Listing 1-4 Keynote XML order from theme-list to styles
<key:theme-list sfa:ID="NSMutableArray-0"> |
<key:theme sfa:ID="BGTheme-0" key:name="Theme" key:decimal-tab="."> |
<key:size sfa:w="800" sfa:h="600"/> |
<key:stylesheet sfa:ID="SFSStylesheet-0"> |
<sf:styles> |
. |
. |
. |
Here the <key:theme-list> element has three children: a <key:theme> with a key:name attribute, a <key:size> with attributes specifying the width a sfa:w and the height sfa:h, and a <key:stylesheet>.
If you decompress a Pages document’s index.xml.gz file and open it in a text editor, you’ll see something similar to what is shown in Listing 2-5 near the bottom of the file.
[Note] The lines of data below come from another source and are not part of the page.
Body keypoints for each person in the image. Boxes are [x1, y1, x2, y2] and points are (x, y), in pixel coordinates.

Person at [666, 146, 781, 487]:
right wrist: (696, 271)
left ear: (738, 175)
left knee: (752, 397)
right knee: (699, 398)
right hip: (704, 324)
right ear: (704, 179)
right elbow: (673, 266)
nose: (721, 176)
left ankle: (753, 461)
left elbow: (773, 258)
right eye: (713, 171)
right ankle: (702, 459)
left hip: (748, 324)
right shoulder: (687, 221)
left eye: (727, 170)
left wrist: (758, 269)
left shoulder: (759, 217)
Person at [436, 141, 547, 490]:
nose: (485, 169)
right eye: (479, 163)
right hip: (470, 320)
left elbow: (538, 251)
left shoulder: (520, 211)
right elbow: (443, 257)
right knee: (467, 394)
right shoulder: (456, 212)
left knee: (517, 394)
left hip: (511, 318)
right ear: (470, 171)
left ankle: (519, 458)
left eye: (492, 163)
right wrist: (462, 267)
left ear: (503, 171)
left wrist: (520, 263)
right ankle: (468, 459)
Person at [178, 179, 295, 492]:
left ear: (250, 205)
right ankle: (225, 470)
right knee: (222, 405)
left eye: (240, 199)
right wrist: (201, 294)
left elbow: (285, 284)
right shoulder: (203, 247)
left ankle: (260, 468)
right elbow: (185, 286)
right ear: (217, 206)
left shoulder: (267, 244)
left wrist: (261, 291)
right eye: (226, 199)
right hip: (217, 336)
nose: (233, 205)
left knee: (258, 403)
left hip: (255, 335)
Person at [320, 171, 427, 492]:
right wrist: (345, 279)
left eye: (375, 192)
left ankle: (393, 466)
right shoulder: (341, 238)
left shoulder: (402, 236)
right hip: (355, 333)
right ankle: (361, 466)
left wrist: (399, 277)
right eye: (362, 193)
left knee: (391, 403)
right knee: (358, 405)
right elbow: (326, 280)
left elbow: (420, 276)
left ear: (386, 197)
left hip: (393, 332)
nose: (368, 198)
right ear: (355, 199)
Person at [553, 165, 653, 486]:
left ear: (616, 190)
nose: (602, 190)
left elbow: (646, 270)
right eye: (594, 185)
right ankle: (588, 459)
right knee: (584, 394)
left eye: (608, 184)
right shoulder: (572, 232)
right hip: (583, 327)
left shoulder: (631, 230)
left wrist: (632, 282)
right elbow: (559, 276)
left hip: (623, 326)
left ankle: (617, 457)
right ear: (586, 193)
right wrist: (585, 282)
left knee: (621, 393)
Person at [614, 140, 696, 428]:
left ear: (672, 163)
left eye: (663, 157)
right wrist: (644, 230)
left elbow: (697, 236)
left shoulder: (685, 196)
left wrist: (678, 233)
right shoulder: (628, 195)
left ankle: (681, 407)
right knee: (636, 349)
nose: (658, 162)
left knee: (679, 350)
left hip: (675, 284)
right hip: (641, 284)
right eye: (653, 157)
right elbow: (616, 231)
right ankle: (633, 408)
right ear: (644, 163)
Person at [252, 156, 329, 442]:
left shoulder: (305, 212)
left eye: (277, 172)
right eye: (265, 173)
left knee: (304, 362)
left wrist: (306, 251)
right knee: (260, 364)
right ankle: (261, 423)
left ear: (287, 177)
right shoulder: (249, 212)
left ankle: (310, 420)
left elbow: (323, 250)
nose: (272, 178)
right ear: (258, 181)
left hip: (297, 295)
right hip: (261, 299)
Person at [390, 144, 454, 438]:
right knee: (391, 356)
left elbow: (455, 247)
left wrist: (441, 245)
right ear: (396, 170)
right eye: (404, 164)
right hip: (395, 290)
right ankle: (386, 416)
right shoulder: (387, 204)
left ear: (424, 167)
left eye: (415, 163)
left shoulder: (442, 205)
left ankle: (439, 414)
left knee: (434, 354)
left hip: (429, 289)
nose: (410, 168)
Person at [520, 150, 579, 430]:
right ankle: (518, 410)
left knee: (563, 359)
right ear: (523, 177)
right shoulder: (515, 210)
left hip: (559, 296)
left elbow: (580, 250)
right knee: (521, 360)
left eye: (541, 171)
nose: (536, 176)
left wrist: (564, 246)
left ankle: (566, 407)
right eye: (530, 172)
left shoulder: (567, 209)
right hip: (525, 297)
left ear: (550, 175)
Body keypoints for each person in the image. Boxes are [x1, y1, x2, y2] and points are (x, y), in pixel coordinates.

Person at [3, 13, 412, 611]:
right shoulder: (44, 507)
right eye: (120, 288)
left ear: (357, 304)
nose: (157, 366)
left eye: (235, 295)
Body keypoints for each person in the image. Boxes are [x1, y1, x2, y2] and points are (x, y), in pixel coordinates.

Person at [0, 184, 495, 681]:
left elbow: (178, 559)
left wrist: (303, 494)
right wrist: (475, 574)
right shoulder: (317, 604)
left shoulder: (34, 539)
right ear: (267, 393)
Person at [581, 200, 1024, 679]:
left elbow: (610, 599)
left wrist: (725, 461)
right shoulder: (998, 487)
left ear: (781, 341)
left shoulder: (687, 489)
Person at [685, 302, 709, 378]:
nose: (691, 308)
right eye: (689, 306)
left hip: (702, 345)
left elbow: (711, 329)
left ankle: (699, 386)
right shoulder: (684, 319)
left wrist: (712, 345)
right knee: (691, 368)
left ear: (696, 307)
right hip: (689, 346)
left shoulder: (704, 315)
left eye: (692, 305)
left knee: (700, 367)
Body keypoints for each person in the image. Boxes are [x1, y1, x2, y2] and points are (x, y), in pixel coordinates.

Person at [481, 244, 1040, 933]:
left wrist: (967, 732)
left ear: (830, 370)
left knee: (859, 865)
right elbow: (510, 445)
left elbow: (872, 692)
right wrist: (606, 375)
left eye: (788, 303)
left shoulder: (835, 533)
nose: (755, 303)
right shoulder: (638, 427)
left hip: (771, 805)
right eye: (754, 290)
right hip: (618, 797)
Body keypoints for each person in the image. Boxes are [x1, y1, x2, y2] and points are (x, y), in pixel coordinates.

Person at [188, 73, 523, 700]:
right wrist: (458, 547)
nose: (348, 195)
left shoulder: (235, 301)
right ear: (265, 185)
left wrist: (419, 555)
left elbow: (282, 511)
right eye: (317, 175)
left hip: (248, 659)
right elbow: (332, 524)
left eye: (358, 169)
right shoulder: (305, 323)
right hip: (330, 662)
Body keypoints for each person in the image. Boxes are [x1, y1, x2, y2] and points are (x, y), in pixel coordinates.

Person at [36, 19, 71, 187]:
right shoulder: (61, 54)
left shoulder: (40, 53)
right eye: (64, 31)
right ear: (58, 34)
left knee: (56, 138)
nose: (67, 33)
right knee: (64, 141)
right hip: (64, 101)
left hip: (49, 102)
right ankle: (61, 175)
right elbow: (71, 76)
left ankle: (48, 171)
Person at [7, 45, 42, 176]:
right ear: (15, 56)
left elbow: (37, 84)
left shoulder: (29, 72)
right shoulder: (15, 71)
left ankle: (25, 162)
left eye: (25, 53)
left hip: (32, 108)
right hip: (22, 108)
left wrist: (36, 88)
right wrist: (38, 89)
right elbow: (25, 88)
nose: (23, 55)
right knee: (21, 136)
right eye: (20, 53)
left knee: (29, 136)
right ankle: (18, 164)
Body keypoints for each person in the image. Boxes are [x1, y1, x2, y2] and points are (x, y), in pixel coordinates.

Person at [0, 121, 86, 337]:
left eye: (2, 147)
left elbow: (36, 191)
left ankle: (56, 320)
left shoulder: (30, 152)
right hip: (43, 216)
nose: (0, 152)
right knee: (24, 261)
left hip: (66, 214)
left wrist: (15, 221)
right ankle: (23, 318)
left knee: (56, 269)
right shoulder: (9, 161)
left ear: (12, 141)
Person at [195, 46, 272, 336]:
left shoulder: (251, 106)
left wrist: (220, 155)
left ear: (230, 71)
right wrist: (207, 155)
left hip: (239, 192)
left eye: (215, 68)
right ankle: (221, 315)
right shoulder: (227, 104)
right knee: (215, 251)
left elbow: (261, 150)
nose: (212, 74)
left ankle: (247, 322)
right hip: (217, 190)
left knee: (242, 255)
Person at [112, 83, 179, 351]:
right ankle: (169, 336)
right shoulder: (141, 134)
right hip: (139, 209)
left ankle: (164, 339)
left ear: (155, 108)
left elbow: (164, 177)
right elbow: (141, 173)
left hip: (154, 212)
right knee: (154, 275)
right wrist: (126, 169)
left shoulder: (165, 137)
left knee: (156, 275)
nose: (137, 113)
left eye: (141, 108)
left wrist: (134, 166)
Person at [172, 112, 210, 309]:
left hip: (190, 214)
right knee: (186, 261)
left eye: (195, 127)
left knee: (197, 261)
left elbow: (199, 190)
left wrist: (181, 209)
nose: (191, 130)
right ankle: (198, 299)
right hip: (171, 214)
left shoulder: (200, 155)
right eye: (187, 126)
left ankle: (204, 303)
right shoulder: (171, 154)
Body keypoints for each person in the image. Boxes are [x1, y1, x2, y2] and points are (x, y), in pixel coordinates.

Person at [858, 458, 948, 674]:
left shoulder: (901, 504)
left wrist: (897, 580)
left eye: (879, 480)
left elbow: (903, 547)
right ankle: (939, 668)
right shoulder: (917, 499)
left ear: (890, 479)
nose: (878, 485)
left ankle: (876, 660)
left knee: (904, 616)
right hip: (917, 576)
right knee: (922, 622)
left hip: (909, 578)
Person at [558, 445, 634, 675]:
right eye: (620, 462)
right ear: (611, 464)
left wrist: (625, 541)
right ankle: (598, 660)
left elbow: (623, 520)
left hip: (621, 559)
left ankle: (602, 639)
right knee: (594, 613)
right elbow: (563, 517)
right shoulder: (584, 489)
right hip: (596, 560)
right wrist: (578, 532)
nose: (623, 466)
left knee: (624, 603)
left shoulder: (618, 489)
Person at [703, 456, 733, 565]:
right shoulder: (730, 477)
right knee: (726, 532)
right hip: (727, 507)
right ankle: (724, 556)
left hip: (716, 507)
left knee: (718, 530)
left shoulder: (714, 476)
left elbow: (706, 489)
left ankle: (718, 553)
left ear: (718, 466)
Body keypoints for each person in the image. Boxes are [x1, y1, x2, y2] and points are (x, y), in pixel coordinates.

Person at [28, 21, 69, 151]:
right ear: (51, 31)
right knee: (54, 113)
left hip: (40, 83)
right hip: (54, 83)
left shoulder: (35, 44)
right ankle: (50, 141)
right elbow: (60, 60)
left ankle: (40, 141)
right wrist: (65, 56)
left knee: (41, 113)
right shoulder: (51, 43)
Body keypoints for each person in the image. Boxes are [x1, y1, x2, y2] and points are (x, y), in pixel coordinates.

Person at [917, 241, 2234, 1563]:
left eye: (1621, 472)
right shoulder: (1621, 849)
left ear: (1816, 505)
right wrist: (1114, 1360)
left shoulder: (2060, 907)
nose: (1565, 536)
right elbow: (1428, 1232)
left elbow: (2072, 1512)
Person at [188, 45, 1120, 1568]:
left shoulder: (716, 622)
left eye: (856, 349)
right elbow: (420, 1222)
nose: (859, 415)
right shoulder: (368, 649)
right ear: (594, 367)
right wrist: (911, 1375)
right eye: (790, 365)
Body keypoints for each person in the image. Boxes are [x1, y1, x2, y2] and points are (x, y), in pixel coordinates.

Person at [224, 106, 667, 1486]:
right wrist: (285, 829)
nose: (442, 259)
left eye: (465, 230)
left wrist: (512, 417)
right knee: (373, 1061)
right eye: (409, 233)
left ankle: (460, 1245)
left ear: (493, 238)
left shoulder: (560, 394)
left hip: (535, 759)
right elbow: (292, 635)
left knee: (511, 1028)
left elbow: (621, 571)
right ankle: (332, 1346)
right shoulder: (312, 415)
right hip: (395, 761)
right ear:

Listing 1-5 Decompressed Pages XML
<sf:text-storage sf:kind="body" sfa:ID="SFWPStorage-8"> |
<sf:stylesheet-ref sfa:IDREF="SFSStylesheet-1"/> |
<sf:attachments/> |
<sf:footnotes>...</sf:footnotes> |
<sf:text-body> |
<sf:section sf:name="Chapter 1" sf:style="section-style-0"> |
<sf:layout sf:style="layout-style-20"> |
<sf:p sf:style="paragraph-style-32">Main body text.<sf:br/></sf:p> |
<sf:p sf:style="SFWPParagraphStyle-44">Second paragraph with a |
<sf:span sf:style="SFWPCharacterStyle-5">character</sf:span> style and a<sf:tab/>tab.<sf:br/></sf:p> |
<sf:p sf:style="paragraph-style-32"> |
<sf:br/> |
</sf:p> |
. |
. |
. |
</sf:layout> |
</sf:section> |
</sf:text-body> |
</sf:text-storage> |
In this example, the <sf:text-storage> element has an attribute, sf:kind, which specifies that it pertains to the text in the document’s main body.
The <sf:text-storage> element has four children: a <sf:stylesheet-ref>, which is a reference to a style sheet that appears earlier in the document, the <sf:attachment> and <sf:footnotes> elements, and a <sf:text-body> element.
The <sf:text-body> element has one or more child elements: an <sf:section>, which itself has one or more child <sf:layout> elements, which in turn has one or more <sf:p> elements, each of which has a sf:style attribute that specifies the identifiers of the sections, layouts, and paragraphs, respectively, of the first section, layout, and paragraph of the main body text.
Both Pages and Keynote have several preferences you can set that make it easier to work with their XML files:
defaults write com.apple.iWork.Pages SaveCompressionLevel 0 |
defaults write com.apple.iWork.Keynote SaveCompressionLevel 0 |
When the SaveCompressionLevel default is set to 0, the XML file will not be compressed. The normal value is 3.
defaults write com.apple.iWork.Pages FormatXML YES |
defaults write com.apple.iWork.Keynote FormatXML YES |
When the FormatXML default is set to YES, the XML will be written formatted for easier viewing and editing. The normal value is NO.